Durant deux jours fin janvier, nous avons vécu sous le regard d’illustres pionniers des techniques appliquées à l’aviation ou à l’automobile au Musée des Arts et Métiers : Blériot, Bréguet ou encore Arzens. Ils incarnent des aventures humaines qui les dépassent. Ces figures emblématiques ne doivent pas faire oublier qu’ils amènent avec eux les résultats des précédents échecs et des communautés qui sont venus les inspirer et les épauler. L’histoire les a choisis pour représenter l’aventure humaine et le musée en devient alors une vitrine qui en garde la mémoire.
Ces deux jours nous ont montrés que le musée sait aussi devenir un média à travers lequel échangent des ingénieurs, designers et citoyens autour des nouvelles versions d’objets roulants pour en construire des futurs. Bien sûr les emblèmes de l’histoire des arts et des métiers se reflètent dans les prototypes de l’extrême défi, ils les incluent et les transcendent. Le musée est à l’origine un conservatoire destiné à former des ingénieurs à l’aide de démonstrations réalisées à partir d’objets scientifiques. Il devient ici un lieu de débats, d’expérimentations, de jeux, de formation pour interroger les techniques, amener les concepteurs à faire les meilleurs choix et inviter le public à d’autres possibles.
L’extrême défi, par son approche systémique ou intégrale, embrasse simultanément tous les acteurs (industrie, startup, laboratoire, collectivité, école, association, agence et ministère), les différentes temporalités (idéation, prototypage et expérimentation, industrialisation) et
tous les niveaux de complexité (de la recherche sur les tissus pouvant réaliser la fonction d’étanchéité, aux expérimentation de véhicules dans des territoires ruraux, en passant par la conception d’usines distribuées pour assembler les véhicules au plus près des utilisateurs, etc). Ce programme se veut inclusif en invitant toutes les parties prenantes intéressées à rejoindre et collaboratif en travaillant ensemble les principaux verrous et composants.
A l’image de ces deux jours au Musée, ce programme se développe comme un média permettant d’alimenter également des réflexions sur l’évolution de la Carte des Formations dans les lycées professionnels et les écoles d’enseignements supérieures (Rapport d'étape sur ce sujet). Des futures réalisations d'élèves seraient, par elles-mêmes, de parfaits moyens pour communiquer puisqu’elles présenteront à la fois l’aspect technique, mais aussi pédagogique, à la fois individuel et collectif. Et ces futurs métiers rendront possibles de nouvelles industries.
Quand des enfants découvrent au Musée ces véhicules, les essayent, ils projettent de nouvelles options de mobilités quotidiennes pour eux et leurs parents.

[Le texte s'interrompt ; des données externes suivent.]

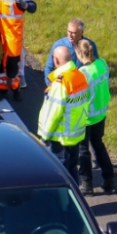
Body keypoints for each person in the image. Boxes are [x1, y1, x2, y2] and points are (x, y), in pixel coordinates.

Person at [38, 46, 89, 182]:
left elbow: (53, 113)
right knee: (72, 171)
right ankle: (75, 200)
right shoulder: (79, 76)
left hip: (60, 138)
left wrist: (44, 137)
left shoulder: (61, 83)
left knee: (58, 177)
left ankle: (62, 203)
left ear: (56, 60)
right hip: (75, 134)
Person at [75, 39, 115, 195]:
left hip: (86, 118)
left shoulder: (81, 74)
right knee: (98, 144)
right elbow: (109, 84)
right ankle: (109, 180)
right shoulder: (102, 63)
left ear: (79, 54)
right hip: (101, 114)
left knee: (83, 150)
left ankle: (87, 184)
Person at [45, 18, 99, 86]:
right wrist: (50, 85)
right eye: (68, 31)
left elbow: (96, 65)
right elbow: (49, 67)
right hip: (64, 84)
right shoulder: (59, 45)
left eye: (73, 33)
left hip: (82, 86)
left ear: (81, 32)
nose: (69, 35)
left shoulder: (90, 45)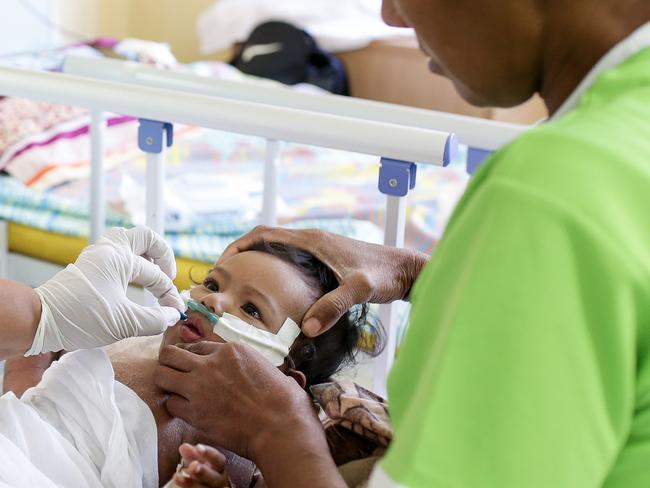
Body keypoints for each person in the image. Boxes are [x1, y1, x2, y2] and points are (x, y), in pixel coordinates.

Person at [154, 1, 650, 487]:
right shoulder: (617, 149)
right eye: (213, 283)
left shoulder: (550, 192)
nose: (392, 15)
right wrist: (420, 273)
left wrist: (276, 430)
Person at [3, 241, 377, 487]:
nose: (214, 302)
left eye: (251, 310)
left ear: (279, 382)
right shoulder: (129, 339)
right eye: (213, 285)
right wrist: (42, 330)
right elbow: (29, 400)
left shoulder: (232, 433)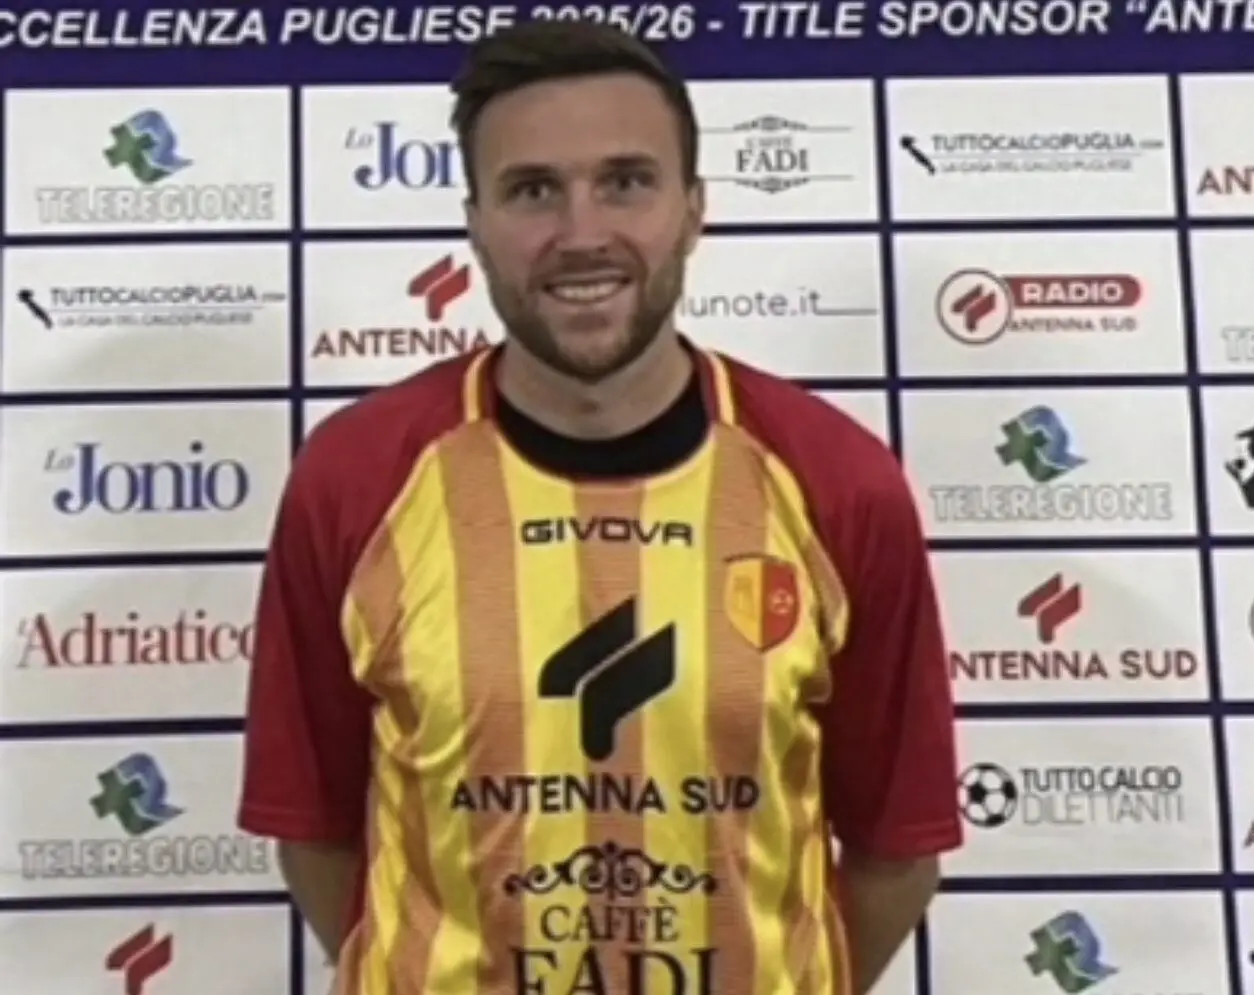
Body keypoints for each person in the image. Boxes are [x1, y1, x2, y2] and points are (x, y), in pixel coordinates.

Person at [237, 19, 961, 995]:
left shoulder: (837, 483)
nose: (581, 234)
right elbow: (315, 831)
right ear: (475, 221)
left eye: (625, 181)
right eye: (532, 190)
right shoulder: (356, 479)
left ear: (693, 208)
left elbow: (896, 849)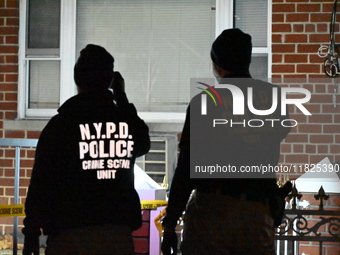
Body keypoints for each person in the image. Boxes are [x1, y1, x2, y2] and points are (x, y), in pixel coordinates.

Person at [161, 28, 292, 255]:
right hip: (256, 211)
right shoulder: (273, 99)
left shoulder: (204, 103)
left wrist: (170, 223)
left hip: (211, 210)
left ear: (217, 63)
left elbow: (186, 168)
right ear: (247, 60)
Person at [22, 44, 150, 255]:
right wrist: (122, 99)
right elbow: (143, 143)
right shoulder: (124, 122)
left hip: (70, 235)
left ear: (77, 79)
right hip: (117, 235)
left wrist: (32, 232)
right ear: (110, 80)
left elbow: (41, 183)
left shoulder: (62, 125)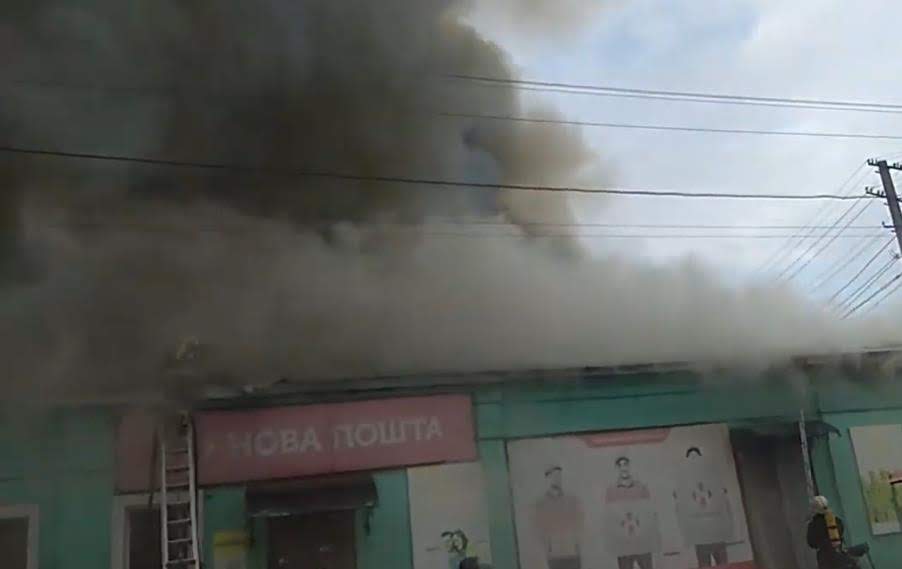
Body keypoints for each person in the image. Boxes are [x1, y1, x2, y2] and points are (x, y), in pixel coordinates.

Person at [603, 456, 660, 569]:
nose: (623, 468)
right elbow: (610, 518)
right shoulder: (611, 491)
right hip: (623, 543)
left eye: (625, 464)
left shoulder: (641, 487)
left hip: (642, 541)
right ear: (616, 469)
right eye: (620, 465)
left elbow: (650, 514)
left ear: (630, 467)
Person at [533, 465, 584, 569]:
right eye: (554, 476)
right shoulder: (541, 504)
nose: (557, 479)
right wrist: (547, 549)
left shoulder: (571, 500)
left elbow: (579, 525)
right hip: (554, 555)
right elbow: (539, 529)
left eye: (559, 476)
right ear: (547, 478)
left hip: (572, 553)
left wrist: (577, 546)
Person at [807, 496, 854, 569]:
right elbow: (841, 532)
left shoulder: (813, 525)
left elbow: (811, 543)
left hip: (825, 558)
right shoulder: (836, 520)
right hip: (839, 554)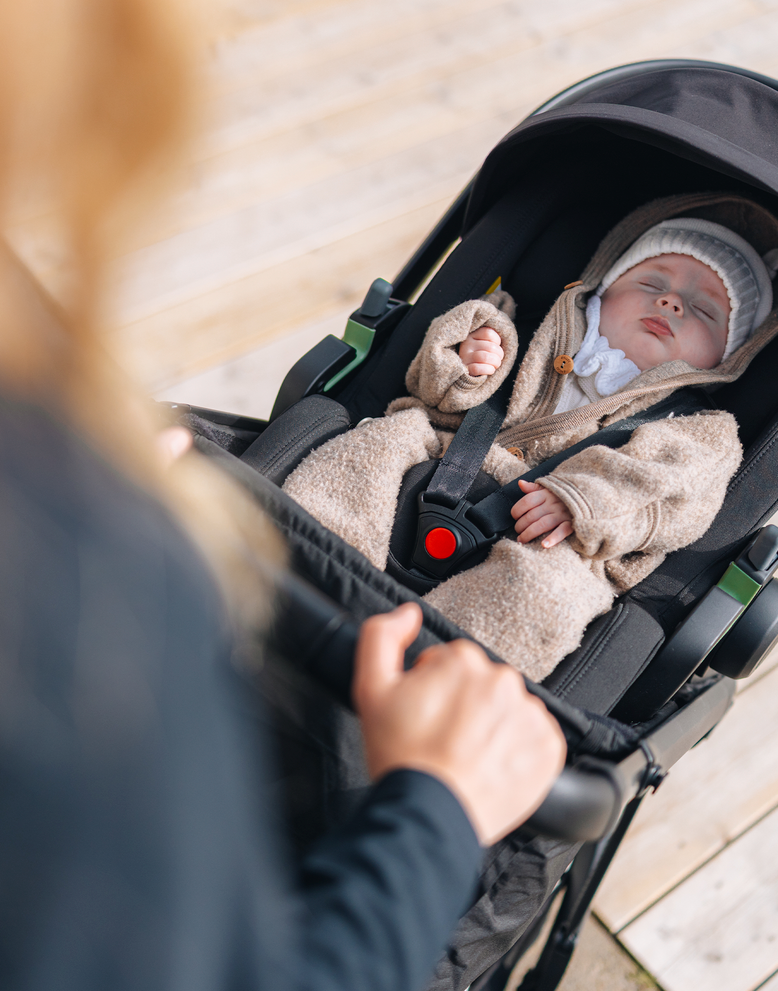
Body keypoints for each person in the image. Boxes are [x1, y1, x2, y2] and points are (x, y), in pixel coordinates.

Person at [0, 2, 565, 990]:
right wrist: (435, 814)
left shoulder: (692, 427)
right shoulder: (68, 597)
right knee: (357, 452)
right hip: (429, 439)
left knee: (546, 593)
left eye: (692, 315)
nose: (666, 315)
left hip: (552, 509)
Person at [284, 199, 778, 679]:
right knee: (377, 444)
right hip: (445, 454)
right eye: (652, 284)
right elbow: (432, 391)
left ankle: (444, 676)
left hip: (561, 539)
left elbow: (677, 494)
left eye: (705, 310)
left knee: (552, 595)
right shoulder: (526, 329)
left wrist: (589, 501)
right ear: (603, 288)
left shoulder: (701, 429)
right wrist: (468, 363)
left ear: (724, 359)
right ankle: (305, 564)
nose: (672, 302)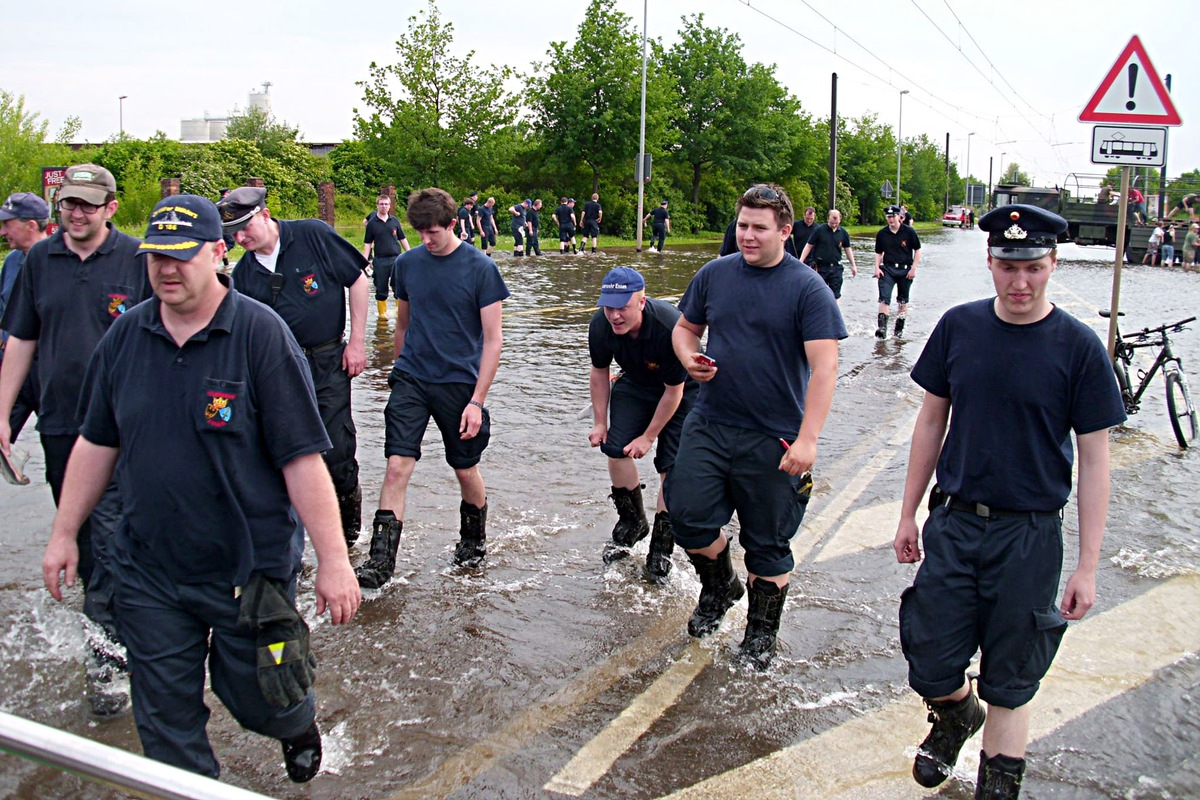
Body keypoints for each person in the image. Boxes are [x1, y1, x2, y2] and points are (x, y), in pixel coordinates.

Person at [42, 194, 362, 782]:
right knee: (164, 719)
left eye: (181, 256)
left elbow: (303, 460)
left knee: (260, 695)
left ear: (217, 252)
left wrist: (334, 560)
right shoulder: (125, 338)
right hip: (150, 566)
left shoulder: (261, 336)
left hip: (248, 565)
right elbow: (95, 444)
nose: (166, 269)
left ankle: (294, 722)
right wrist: (65, 533)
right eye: (155, 256)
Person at [892, 204, 1125, 799]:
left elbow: (1096, 461)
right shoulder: (958, 328)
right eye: (1007, 267)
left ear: (1052, 263)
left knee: (1012, 681)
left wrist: (1088, 565)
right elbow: (930, 423)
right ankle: (954, 714)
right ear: (990, 263)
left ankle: (998, 784)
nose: (1020, 283)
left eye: (1033, 268)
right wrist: (907, 512)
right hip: (955, 523)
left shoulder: (1078, 348)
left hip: (1030, 537)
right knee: (930, 660)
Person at [668, 184, 846, 669]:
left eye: (759, 228)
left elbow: (826, 367)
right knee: (687, 516)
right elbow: (685, 329)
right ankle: (720, 587)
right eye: (742, 225)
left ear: (786, 232)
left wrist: (809, 439)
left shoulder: (807, 288)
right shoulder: (715, 275)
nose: (747, 235)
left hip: (775, 436)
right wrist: (689, 358)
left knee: (767, 543)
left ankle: (761, 633)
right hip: (711, 420)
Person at [0, 164, 149, 717]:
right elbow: (23, 337)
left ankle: (110, 660)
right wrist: (2, 412)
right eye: (69, 204)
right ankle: (114, 632)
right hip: (63, 424)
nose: (77, 213)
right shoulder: (39, 260)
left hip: (128, 424)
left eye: (88, 204)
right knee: (86, 542)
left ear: (111, 206)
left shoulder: (137, 259)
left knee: (116, 534)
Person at [356, 188, 510, 588]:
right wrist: (398, 369)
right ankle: (380, 563)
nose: (427, 239)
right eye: (420, 231)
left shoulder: (480, 268)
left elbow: (493, 340)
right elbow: (402, 324)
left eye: (434, 232)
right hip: (412, 378)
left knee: (463, 467)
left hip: (460, 383)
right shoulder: (406, 265)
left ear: (453, 224)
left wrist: (477, 401)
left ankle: (473, 541)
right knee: (396, 465)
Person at [219, 187, 369, 548]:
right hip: (277, 371)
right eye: (233, 234)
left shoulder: (312, 234)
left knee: (335, 453)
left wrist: (357, 342)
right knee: (282, 454)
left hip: (328, 360)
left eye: (245, 227)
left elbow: (358, 280)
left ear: (265, 214)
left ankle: (349, 537)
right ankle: (291, 548)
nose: (241, 238)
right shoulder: (245, 275)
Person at [588, 267, 697, 582]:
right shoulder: (600, 325)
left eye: (623, 307)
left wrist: (649, 437)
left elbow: (674, 391)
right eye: (609, 307)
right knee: (615, 447)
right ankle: (632, 521)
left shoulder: (669, 326)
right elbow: (599, 372)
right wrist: (599, 422)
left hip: (681, 391)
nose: (615, 315)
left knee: (670, 466)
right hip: (636, 383)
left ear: (642, 302)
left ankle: (662, 545)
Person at [0, 192, 51, 444]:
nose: (2, 231)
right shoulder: (11, 262)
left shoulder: (59, 262)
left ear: (31, 225)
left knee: (58, 445)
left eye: (8, 224)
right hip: (13, 368)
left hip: (47, 371)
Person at [873, 204, 922, 338]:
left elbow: (918, 250)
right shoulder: (882, 233)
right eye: (888, 217)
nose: (890, 219)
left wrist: (914, 268)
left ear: (899, 217)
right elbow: (878, 252)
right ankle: (882, 329)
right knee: (884, 299)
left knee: (902, 302)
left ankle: (898, 331)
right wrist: (877, 267)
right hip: (888, 269)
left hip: (905, 271)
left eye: (893, 216)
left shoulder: (909, 232)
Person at [363, 194, 411, 321]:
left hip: (396, 258)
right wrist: (364, 260)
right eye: (381, 204)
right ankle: (382, 317)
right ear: (377, 205)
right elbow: (367, 243)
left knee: (398, 288)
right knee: (381, 288)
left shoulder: (394, 221)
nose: (384, 206)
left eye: (386, 204)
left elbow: (402, 238)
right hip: (380, 260)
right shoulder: (372, 224)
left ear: (389, 206)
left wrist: (410, 253)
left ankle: (399, 314)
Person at [800, 209, 858, 302]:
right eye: (832, 222)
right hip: (821, 267)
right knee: (819, 294)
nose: (834, 224)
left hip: (836, 268)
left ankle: (834, 315)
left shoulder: (843, 233)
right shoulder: (819, 230)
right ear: (828, 218)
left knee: (835, 296)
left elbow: (847, 249)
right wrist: (801, 261)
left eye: (836, 222)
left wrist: (853, 265)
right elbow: (809, 245)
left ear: (840, 220)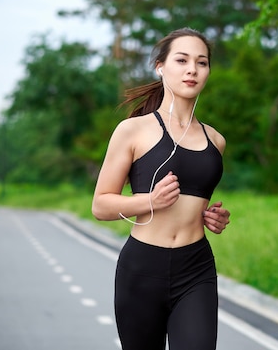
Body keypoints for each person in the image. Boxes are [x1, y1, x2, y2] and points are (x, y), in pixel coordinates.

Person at [92, 27, 230, 350]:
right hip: (141, 269)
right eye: (181, 60)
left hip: (196, 269)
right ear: (160, 67)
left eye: (202, 62)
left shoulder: (216, 141)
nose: (192, 69)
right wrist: (149, 201)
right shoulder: (133, 131)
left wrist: (215, 219)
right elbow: (100, 206)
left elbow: (197, 204)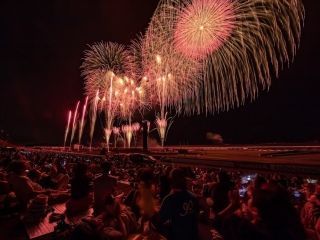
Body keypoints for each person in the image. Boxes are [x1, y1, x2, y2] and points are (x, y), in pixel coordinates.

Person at [156, 168, 199, 240]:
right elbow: (195, 217)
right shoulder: (193, 198)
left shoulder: (169, 199)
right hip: (192, 236)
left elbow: (160, 220)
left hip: (176, 236)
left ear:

Ils pourront ensuite les recroiser dans leur école pour apprendre l’énergie ou la géométrie puis à la fête du quartier pour transporter du matériel, ou encore dans leur rue comme véhicule municipal. A leur échelle, ces prototypes deviennent également des médias pour échanger entre utilisateurs, concepteurs et aménageurs pour re-concevoir simultanément les véhicules, aménagements, temporalités quotidiennes, programmes pédagogiques, métiers et industries.
Annoncée et tant recherchée, la réindustrialisation passe assurément par les musées pour mieux se nourrir des forces créatrices de nos précédents succès mais aussi comme des lieux de médiation, de dialogue et de construction de réalités tangibles, crédibles et souhaitables.